Warum Netzwerk-Segmentierung?
In einem flachen Netzwerk kann jedes Gerät mit jedem anderen kommunizieren. Das ist praktisch, aber aus Sicherheitsperspektive ein Problem – ein kompromittiertes Gerät hat Zugriff auf alles.
VLANs (Virtual Local Area Networks) lösen dieses Problem durch logische Trennung auf Layer 2.
Meine VLAN-Struktur
VLAN 10: Management 192.168.10.0/24 (Proxmox, Switch-Management)
VLAN 20: Server 192.168.20.0/24 (Linux VMs, Docker)
VLAN 30: DMZ 192.168.30.0/24 (öffentlich erreichbare Dienste)
VLAN 40: IoT 192.168.40.0/24 (Smart-Home-Geräte)
VLAN 50: Clients 192.168.50.0/24 (Laptops, Smartphones)
Konfiguration am Switch
Am Managed Switch müssen Ports als Access oder Trunk konfiguriert werden:
- Access Port: Trägt nur ein VLAN (z.B. Client-Port)
- Trunk Port: Trägt mehrere VLANs mit 802.1Q-Tagging (z.B. Uplink zu pfSense)
pfSense als VLAN-Router
pfSense erstellt für jedes VLAN eine virtuelle Interface:
em0 (physisch) → em0.10, em0.20, em0.30, em0.40, em0.50
Firewall-Regeln steuern dann, welche VLANs miteinander kommunizieren dürfen.
Inter-VLAN Kommunikation
Meine Firewall-Philosophie:
- Management → alle VLANs: erlaubt (Monitoring, Updates)
- Server → Internet: erlaubt (Updates, APIs)
- IoT → Internet: erlaubt (Cloud-Dienste)

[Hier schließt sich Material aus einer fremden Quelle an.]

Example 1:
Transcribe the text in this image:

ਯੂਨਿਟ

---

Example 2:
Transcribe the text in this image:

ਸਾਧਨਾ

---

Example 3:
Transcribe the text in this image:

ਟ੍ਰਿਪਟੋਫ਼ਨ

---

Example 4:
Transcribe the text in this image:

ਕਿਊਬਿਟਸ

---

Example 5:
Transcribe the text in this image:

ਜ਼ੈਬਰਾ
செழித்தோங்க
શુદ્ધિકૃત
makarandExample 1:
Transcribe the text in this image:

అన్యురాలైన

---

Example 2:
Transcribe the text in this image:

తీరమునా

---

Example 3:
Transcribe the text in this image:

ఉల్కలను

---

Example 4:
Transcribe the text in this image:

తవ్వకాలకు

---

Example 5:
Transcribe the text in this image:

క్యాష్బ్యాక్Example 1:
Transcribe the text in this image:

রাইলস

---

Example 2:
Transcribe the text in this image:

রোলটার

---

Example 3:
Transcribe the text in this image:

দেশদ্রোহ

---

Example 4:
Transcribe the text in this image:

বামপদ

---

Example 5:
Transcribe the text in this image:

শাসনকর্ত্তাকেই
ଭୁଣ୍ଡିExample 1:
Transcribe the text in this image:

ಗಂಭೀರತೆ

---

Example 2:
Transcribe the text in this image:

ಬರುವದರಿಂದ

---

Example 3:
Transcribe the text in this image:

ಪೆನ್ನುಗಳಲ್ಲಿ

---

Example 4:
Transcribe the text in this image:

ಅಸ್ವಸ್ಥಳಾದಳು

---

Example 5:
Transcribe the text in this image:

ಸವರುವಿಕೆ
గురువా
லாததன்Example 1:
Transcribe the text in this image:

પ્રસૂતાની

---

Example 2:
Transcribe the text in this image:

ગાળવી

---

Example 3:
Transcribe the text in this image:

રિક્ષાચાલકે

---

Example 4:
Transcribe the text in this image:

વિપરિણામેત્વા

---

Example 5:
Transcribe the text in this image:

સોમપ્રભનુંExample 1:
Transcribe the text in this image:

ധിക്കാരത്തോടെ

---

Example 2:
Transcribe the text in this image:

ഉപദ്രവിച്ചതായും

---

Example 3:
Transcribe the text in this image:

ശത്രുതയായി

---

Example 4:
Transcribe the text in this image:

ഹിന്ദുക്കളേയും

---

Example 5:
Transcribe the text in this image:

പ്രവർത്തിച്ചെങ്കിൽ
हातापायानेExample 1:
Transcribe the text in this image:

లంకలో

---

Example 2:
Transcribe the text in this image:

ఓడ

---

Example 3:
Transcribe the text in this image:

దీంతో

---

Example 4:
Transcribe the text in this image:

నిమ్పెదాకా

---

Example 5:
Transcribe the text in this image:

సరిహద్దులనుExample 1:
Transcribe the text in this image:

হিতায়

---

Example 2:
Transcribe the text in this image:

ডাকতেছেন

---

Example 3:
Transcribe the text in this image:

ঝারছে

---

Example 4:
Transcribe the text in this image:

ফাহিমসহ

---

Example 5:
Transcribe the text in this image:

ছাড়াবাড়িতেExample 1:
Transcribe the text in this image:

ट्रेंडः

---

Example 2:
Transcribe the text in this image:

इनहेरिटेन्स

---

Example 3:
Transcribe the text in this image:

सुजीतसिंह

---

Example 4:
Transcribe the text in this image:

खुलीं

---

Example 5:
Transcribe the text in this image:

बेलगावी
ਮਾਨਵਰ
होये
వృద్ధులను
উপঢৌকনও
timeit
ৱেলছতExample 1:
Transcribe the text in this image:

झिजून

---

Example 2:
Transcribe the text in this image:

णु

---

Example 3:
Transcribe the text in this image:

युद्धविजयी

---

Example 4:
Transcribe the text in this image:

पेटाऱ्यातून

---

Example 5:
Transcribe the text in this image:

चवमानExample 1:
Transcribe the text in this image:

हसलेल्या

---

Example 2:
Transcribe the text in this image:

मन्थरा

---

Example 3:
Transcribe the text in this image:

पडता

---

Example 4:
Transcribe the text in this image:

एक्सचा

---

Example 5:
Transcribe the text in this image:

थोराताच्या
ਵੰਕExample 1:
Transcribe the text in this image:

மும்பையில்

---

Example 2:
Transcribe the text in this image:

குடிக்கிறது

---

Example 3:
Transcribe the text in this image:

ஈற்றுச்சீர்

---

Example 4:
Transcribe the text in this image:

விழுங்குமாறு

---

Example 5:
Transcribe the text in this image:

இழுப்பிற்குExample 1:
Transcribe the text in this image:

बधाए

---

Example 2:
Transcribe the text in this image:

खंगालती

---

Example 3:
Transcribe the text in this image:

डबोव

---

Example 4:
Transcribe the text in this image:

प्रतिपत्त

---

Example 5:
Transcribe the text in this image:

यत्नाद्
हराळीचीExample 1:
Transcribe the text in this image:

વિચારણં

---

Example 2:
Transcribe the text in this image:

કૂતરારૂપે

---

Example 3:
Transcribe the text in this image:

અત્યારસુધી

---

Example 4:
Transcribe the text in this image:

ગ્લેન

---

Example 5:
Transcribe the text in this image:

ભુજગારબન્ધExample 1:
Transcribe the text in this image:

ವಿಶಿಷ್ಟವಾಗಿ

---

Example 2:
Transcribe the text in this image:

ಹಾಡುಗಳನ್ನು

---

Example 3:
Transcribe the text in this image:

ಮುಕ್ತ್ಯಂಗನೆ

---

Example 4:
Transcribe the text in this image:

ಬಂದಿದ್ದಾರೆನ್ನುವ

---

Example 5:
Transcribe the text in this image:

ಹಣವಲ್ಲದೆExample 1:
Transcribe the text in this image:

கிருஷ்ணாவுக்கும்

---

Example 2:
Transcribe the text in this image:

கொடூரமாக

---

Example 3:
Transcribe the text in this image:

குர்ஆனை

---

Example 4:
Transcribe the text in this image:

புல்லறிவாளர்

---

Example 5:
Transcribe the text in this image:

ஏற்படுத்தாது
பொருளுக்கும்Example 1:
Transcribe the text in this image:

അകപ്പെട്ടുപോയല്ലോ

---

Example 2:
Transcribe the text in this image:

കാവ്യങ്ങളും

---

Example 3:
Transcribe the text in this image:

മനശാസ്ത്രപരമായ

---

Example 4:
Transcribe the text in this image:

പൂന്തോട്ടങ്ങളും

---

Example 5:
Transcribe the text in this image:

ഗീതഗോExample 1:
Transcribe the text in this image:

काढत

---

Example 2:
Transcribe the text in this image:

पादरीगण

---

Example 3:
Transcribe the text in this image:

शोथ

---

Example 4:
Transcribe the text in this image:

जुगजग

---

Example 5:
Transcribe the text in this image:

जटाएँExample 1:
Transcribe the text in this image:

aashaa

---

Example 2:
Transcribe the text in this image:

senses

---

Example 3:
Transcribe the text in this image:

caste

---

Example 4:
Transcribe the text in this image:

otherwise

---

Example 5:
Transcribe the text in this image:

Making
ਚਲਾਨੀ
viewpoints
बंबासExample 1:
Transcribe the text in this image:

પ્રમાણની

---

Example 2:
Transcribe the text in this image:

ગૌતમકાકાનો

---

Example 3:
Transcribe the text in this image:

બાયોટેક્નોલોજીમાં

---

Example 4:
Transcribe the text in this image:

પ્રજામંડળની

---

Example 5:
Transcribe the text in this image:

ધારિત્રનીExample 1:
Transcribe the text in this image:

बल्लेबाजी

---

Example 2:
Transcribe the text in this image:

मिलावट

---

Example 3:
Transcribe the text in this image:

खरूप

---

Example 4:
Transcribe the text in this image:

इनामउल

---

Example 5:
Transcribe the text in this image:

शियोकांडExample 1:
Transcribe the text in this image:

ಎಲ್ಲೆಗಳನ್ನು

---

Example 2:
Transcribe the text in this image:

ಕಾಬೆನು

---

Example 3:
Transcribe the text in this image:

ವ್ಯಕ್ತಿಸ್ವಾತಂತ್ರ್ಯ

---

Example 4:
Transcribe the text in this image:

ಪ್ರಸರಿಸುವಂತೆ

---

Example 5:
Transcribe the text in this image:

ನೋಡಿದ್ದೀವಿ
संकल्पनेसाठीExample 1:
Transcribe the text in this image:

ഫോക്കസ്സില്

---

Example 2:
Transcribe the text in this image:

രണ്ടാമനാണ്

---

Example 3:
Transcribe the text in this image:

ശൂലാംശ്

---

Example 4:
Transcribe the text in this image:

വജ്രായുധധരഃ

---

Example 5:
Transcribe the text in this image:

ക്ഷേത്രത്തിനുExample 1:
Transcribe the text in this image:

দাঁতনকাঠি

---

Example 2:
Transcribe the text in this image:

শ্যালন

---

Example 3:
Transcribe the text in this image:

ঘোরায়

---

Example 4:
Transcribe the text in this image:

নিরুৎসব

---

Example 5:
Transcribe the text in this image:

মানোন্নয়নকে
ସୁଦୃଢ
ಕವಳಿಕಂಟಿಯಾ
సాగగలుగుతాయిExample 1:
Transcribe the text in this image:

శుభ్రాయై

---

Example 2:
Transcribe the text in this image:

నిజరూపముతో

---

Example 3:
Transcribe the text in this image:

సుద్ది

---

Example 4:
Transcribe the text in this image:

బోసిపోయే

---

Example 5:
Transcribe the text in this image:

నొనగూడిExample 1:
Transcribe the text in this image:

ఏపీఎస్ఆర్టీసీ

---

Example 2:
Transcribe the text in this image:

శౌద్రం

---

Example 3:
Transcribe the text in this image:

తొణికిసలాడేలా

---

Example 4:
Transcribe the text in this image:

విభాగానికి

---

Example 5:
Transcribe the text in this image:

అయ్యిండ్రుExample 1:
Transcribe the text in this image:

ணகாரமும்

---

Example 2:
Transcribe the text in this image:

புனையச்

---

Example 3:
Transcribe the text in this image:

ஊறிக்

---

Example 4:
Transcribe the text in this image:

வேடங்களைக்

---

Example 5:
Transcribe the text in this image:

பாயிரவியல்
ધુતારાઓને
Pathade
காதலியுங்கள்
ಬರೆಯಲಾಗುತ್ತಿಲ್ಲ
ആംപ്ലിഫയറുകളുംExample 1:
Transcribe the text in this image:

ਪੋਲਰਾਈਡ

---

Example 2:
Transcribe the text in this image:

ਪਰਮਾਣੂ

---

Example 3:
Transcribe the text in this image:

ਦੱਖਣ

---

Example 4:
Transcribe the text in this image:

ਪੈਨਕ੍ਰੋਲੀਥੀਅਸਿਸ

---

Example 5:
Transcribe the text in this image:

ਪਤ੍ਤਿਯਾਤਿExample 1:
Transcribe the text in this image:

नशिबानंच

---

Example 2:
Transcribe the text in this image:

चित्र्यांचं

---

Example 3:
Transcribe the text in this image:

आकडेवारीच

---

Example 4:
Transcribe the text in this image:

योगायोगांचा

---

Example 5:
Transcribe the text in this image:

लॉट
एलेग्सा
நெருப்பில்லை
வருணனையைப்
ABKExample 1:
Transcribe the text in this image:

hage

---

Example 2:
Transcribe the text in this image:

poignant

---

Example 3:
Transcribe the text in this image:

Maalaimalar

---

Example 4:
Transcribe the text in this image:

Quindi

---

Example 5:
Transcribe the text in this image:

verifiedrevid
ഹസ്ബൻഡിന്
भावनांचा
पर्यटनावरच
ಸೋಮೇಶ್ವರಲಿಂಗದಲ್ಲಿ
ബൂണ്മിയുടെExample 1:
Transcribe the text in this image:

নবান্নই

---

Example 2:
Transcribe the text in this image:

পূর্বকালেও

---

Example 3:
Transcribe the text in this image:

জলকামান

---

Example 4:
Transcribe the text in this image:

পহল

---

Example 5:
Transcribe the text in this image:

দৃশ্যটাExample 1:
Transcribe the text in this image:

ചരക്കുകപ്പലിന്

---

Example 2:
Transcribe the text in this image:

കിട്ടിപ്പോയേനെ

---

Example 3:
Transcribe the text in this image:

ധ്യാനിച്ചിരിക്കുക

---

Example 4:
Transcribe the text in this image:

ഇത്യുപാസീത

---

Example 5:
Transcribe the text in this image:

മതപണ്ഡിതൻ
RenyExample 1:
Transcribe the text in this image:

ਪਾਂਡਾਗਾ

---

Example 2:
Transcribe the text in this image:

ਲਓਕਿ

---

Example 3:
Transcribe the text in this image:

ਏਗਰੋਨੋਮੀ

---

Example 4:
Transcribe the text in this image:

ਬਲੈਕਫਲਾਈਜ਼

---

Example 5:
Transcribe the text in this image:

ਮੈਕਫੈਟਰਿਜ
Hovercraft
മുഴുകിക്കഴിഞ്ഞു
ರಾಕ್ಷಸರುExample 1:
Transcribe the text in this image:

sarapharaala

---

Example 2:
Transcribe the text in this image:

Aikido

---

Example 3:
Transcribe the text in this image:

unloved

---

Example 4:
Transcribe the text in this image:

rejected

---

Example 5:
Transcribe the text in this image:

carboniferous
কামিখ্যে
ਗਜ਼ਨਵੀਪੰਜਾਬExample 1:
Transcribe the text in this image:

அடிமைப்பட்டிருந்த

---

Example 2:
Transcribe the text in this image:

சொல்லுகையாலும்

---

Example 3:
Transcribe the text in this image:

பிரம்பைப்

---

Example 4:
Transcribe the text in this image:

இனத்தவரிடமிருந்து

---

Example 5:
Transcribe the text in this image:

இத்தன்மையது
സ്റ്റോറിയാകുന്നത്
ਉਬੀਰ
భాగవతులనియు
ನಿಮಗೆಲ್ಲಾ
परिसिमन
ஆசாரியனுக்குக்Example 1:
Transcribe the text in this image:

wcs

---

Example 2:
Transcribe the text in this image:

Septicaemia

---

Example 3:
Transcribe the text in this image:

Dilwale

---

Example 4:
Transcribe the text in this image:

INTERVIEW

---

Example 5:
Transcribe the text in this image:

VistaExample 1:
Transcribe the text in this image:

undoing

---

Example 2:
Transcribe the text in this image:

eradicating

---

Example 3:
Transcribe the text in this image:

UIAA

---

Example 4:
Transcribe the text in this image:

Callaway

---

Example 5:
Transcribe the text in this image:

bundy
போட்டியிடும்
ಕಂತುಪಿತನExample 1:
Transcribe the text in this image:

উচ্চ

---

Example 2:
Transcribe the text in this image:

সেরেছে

- IoT → Server/Management: blockiert
- Clients → Server (bestimmte Ports): erlaubt
- DMZ → interne VLANs: blockiert (nur eingehend nach DMZ erlaubt)
Learnings
VLAN-Segmentierung ist kein Hexenwerk, aber die Planung ist entscheidend. Einmal falsch geplant, sind Änderungen aufwendig. Mein Rat: Auf Papier planen, bevor du einen Switch anfasst.